North Korea's leader Kim Jong Il says ties with China are "unbreakable" and has called for increased cooperation between the communist nations amid international pressure on Pyongyang to return to nuclear disarmament talks.

Kim made the comments during a meeting Wednesday in the North Korean capital with Chinese Defense Minister Liang Guanglie, China's official Xinhua News Agency said.

Liang is the latest high-level Chinese official to visit North Korea as the two communist nations mark 60 years of cooperation. China, which backed North Korea during the 1950-53 Korean War, is its main source of economic aid and diplomatic support.

Kim called their friendship "a treasure inherited from the older generations," and said it "had stood the test of history and was unbreakable," according to Xinhua.

He said the two sides should continue to "boost exchange and cooperation."

Liang said the Chinese government was "unshakable" in its commitment to develop cooperation between the two nations.

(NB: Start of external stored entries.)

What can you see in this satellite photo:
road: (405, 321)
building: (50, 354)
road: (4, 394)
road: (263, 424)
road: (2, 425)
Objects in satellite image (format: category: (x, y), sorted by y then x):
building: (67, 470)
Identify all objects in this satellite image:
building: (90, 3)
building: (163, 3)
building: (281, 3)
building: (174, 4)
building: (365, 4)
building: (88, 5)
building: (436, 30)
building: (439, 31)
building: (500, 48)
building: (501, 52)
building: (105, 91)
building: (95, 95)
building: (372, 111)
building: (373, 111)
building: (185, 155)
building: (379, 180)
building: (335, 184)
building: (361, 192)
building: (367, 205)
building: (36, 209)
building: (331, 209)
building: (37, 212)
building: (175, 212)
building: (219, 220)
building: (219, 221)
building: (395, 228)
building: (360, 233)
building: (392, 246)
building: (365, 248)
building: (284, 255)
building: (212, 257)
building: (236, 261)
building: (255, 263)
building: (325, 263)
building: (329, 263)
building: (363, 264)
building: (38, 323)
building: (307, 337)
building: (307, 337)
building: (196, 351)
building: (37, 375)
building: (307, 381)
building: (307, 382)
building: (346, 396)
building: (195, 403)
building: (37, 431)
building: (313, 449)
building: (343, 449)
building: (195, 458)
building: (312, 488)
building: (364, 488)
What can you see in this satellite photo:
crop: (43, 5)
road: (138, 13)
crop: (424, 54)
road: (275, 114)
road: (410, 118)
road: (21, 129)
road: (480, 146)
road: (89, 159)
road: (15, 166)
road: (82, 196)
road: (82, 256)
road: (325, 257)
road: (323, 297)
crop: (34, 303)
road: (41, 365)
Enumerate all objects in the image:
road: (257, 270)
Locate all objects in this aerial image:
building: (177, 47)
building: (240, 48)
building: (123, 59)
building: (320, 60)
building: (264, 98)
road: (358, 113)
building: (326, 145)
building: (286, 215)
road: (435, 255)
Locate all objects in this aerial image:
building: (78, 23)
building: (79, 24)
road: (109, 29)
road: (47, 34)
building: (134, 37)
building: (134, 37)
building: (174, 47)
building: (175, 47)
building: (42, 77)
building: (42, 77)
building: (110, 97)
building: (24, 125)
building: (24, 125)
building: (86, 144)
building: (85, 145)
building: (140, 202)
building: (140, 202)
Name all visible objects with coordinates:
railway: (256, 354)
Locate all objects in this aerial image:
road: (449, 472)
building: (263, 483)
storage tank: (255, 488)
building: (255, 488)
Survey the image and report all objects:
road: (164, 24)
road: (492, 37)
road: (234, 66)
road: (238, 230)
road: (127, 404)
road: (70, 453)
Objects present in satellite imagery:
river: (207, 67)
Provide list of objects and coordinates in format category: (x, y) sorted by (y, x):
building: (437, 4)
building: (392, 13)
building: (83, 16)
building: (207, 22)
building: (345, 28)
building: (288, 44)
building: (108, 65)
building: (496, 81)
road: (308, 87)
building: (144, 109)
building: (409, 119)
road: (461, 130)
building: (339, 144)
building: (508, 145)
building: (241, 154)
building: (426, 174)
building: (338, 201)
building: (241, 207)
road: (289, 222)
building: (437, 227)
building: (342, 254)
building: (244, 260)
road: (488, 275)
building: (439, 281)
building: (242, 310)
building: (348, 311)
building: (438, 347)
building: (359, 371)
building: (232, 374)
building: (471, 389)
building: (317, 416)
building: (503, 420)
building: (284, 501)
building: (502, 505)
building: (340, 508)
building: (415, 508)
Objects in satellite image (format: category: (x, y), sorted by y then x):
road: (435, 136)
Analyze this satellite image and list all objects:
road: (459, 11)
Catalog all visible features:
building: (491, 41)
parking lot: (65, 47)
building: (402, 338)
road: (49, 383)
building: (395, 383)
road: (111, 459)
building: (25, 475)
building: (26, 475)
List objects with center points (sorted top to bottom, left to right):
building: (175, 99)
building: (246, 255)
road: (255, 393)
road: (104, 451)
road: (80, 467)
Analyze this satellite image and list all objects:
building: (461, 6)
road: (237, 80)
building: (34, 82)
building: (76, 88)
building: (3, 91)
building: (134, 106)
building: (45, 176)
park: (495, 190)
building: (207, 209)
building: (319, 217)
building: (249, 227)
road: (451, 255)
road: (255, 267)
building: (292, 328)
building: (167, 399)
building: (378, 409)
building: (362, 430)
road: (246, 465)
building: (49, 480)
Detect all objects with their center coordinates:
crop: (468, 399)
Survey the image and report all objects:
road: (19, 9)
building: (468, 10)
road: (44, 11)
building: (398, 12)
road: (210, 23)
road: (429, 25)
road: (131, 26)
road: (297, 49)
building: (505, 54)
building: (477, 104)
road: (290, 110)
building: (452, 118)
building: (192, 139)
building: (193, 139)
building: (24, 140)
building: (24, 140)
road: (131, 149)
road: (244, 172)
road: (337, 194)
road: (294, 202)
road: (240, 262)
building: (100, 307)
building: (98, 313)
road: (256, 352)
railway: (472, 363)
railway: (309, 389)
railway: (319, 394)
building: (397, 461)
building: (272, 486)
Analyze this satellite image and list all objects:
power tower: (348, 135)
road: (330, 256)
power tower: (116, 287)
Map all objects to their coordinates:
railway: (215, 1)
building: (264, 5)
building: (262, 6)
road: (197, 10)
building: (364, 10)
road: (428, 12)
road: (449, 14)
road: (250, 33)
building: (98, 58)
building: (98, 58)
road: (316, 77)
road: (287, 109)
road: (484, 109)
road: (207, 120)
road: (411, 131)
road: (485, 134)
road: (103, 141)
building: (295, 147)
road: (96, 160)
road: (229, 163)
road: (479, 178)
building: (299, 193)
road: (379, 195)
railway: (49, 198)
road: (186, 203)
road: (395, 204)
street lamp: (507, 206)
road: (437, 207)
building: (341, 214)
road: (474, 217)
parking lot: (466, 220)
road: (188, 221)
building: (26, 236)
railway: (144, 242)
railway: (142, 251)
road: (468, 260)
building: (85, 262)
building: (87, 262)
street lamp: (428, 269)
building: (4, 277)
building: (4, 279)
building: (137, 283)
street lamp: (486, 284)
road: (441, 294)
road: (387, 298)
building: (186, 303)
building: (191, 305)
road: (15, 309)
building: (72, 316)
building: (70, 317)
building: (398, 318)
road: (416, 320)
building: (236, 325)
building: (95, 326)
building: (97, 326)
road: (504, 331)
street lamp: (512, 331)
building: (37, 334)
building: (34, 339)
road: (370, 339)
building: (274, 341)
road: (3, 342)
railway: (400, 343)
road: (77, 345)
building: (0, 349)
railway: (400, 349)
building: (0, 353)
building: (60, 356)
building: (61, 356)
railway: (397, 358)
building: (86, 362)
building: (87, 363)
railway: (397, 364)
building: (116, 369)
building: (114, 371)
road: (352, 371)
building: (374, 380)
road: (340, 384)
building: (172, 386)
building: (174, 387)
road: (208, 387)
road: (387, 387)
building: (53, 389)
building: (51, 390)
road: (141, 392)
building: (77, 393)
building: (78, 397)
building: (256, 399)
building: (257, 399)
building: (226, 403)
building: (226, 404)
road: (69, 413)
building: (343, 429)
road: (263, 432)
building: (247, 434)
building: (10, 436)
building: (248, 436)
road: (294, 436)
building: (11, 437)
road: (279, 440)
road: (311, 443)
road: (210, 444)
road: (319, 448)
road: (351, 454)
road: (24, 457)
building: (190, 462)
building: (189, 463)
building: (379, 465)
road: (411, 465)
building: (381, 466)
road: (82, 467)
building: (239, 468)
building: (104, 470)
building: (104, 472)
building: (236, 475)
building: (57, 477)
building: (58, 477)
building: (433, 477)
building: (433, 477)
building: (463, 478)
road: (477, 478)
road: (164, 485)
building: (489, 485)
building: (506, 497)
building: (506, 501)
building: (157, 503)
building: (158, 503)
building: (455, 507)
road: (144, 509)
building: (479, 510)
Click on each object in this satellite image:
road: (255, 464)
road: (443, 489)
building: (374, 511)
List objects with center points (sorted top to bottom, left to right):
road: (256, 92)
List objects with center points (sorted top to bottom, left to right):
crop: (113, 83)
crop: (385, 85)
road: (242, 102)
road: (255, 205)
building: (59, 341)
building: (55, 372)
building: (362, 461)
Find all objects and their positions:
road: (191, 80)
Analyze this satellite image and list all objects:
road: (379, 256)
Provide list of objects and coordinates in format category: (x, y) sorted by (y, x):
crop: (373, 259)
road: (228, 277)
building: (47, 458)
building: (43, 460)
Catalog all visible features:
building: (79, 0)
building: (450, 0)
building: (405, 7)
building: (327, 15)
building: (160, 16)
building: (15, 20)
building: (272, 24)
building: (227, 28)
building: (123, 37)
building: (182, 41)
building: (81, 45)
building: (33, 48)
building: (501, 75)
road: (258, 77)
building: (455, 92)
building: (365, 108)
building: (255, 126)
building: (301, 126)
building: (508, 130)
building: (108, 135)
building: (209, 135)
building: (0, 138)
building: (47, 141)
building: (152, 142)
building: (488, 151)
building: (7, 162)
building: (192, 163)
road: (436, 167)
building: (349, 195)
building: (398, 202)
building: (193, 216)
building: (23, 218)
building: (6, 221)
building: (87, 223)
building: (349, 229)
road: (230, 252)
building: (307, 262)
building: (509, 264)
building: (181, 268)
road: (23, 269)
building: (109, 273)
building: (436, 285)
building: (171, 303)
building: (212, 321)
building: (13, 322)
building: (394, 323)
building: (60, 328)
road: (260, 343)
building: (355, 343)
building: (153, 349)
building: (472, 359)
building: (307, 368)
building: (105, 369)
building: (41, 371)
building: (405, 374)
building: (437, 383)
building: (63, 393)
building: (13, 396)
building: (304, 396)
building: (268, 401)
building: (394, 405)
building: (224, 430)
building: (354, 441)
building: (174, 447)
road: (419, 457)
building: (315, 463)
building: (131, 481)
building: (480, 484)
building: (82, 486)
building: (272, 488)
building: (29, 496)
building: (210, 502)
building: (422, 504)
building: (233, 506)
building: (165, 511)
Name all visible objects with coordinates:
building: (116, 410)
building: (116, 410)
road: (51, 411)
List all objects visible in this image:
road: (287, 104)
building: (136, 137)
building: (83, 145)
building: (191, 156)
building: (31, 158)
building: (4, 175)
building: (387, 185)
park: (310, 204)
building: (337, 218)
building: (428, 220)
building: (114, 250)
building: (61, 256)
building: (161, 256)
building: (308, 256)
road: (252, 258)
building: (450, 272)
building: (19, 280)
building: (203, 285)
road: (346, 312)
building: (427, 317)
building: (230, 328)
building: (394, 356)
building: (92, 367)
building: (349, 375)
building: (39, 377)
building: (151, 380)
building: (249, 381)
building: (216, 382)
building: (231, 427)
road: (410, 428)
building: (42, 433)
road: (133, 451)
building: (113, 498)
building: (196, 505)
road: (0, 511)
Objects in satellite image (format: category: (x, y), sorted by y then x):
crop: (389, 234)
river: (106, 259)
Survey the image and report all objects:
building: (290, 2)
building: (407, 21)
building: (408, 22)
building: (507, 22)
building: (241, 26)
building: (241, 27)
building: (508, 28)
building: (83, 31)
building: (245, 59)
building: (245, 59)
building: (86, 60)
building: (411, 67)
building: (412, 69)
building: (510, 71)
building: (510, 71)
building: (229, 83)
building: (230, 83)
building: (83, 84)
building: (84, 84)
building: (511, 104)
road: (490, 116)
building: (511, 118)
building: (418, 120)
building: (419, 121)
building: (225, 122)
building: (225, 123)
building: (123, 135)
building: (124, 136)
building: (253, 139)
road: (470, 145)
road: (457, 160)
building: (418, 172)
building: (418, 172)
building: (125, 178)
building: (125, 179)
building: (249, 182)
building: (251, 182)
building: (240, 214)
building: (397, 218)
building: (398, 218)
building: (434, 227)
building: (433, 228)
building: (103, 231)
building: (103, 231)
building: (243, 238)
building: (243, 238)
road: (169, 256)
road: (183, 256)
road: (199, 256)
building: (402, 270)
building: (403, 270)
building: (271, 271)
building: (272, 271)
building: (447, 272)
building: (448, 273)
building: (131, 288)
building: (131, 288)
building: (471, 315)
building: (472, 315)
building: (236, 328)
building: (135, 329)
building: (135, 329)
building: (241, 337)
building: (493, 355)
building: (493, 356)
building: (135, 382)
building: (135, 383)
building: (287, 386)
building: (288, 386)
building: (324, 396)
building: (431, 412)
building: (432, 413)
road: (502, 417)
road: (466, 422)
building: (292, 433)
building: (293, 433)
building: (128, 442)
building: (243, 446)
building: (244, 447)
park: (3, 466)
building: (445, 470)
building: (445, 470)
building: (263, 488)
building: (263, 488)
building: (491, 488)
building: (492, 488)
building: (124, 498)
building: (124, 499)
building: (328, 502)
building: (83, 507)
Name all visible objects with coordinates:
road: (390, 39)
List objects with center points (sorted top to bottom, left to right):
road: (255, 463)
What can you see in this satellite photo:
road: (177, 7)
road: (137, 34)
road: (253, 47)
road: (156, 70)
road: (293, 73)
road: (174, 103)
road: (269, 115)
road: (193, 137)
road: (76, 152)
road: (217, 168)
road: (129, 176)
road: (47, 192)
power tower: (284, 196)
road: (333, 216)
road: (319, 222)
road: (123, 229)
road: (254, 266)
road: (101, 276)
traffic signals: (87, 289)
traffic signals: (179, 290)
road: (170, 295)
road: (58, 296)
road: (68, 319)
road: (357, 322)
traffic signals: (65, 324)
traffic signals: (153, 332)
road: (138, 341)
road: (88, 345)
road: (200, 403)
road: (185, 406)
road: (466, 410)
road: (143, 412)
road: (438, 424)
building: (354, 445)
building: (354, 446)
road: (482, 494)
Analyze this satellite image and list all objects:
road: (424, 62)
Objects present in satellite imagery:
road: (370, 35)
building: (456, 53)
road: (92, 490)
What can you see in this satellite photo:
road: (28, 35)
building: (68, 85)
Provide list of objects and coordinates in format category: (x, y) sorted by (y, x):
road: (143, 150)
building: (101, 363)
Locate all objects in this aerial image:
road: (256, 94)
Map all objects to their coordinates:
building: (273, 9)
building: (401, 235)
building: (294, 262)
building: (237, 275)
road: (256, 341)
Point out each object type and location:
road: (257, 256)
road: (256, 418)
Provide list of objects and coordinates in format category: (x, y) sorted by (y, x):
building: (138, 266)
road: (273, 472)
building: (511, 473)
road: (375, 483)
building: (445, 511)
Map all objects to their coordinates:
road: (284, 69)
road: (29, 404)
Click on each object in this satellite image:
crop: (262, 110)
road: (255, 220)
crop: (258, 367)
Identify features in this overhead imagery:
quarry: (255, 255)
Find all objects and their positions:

Liang's visit comes amid renewed efforts to draw North Korea back to international negotiations on dismantling the regime's nuclear program.

North Korea, which conducted an underground nuclear test, and test-fired a series of missiles in May, abandoned the talks earlier this year.

President Barack Obama announced in Seoul last week that he would send a special envoy to Pyongyang on Dec. 8 to discuss restarting the six-nation talks hosted by China and also involving Japan, South Korea and Russia.

Kim has said Pyongyang may consider rejoining the talks depending on the outcome of direct talks with the United States.